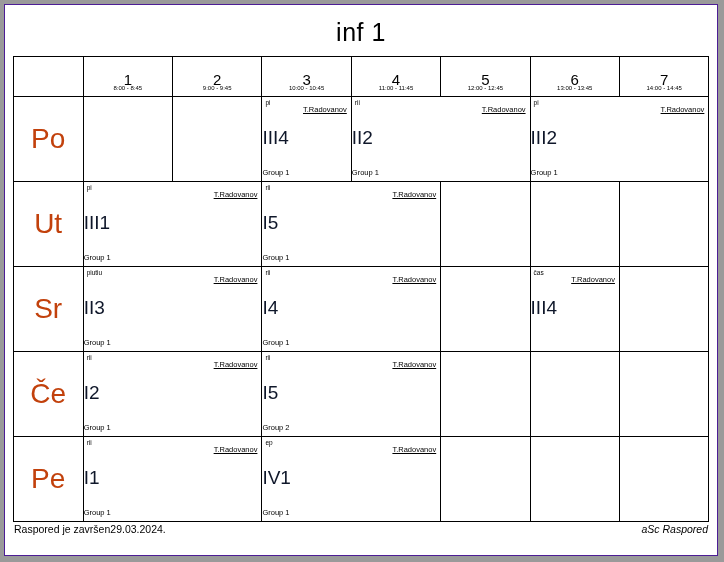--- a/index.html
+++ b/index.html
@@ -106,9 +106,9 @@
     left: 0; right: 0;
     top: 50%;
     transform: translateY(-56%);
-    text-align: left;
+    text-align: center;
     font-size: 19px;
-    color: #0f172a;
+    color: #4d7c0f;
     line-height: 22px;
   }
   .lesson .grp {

====================

Nothing but the records themselves, exact and complete, should be returned; leave the pictures out.

--- a/index.html
+++ b/index.html
@@ -106,9 +106,9 @@
     left: 0; right: 0;
     top: 50%;
     transform: translateY(-56%);
-    text-align: left;
+    text-align: center;
     font-size: 19px;
-    color: #0f172a;
+    color: #4d7c0f;
     line-height: 22px;
   }
   .lesson .grp {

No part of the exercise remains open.